- [DATASET EXCERPT]:

──────────────────────────────

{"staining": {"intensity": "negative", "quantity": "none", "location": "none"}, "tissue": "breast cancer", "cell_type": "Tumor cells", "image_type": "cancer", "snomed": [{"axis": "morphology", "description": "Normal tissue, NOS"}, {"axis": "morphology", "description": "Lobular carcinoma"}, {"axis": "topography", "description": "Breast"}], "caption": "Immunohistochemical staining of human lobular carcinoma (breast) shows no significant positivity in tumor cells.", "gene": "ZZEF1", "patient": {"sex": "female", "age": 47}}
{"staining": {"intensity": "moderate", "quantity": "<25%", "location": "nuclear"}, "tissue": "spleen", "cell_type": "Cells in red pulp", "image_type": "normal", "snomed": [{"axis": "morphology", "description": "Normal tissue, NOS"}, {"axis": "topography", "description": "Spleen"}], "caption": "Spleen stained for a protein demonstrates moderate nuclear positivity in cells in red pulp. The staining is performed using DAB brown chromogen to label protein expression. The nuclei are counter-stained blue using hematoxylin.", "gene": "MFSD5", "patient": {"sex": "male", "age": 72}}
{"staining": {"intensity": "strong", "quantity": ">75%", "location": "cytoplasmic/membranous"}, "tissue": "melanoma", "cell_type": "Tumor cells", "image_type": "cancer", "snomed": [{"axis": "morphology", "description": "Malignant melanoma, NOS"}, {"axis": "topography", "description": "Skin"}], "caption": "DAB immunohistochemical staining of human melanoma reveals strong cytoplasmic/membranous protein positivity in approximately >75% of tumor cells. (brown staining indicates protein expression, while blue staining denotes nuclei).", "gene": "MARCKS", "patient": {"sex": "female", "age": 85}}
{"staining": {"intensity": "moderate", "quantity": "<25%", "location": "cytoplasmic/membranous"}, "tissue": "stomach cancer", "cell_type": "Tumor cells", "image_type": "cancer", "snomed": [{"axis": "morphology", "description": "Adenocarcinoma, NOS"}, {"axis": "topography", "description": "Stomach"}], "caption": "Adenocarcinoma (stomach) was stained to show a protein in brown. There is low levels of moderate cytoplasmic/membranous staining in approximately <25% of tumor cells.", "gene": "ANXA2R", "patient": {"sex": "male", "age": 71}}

──────────────────────────────

- [INSTRUCTIONS FOR THE TASK]: Each line above should appear again, reproduced exactly.

- [ANSWER SECTION]:
{"staining": {"intensity": "negative", "quantity": "none", "location": "none"}, "tissue": "breast cancer", "cell_type": "Tumor cells", "image_type": "cancer", "snomed": [{"axis": "morphology", "description": "Normal tissue, NOS"}, {"axis": "morphology", "description": "Lobular carcinoma"}, {"axis": "topography", "description": "Breast"}], "caption": "Immunohistochemical staining of human lobular carcinoma (breast) shows no significant positivity in tumor cells.", "gene": "ZZEF1", "patient": {"sex": "female", "age": 47}}
{"staining": {"intensity": "moderate", "quantity": "<25%", "location": "nuclear"}, "tissue": "spleen", "cell_type": "Cells in red pulp", "image_type": "normal", "snomed": [{"axis": "morphology", "description": "Normal tissue, NOS"}, {"axis": "topography", "description": "Spleen"}], "caption": "Spleen stained for a protein demonstrates moderate nuclear positivity in cells in red pulp. The staining is performed using DAB brown chromogen to label protein expression. The nuclei are counter-stained blue using hematoxylin.", "gene": "MFSD5", "patient": {"sex": "male", "age": 72}}
{"staining": {"intensity": "strong", "quantity": ">75%", "location": "cytoplasmic/membranous"}, "tissue": "melanoma", "cell_type": "Tumor cells", "image_type": "cancer", "snomed": [{"axis": "morphology", "description": "Malignant melanoma, NOS"}, {"axis": "topography", "description": "Skin"}], "caption": "DAB immunohistochemical staining of human melanoma reveals strong cytoplasmic/membranous protein positivity in approximately >75% of tumor cells. (brown staining indicates protein expression, while blue staining denotes nuclei).", "gene": "MARCKS", "patient": {"sex": "female", "age": 85}}
{"staining": {"intensity": "moderate", "quantity": "<25%", "location": "cytoplasmic/membranous"}, "tissue": "stomach cancer", "cell_type": "Tumor cells", "image_type": "cancer", "snomed": [{"axis": "morphology", "description": "Adenocarcinoma, NOS"}, {"axis": "topography", "description": "Stomach"}], "caption": "Adenocarcinoma (stomach) was stained to show a protein in brown. There is low levels of moderate cytoplasmic/membranous staining in approximately <25% of tumor cells.", "gene": "ANXA2R", "patient": {"sex": "male", "age": 71}}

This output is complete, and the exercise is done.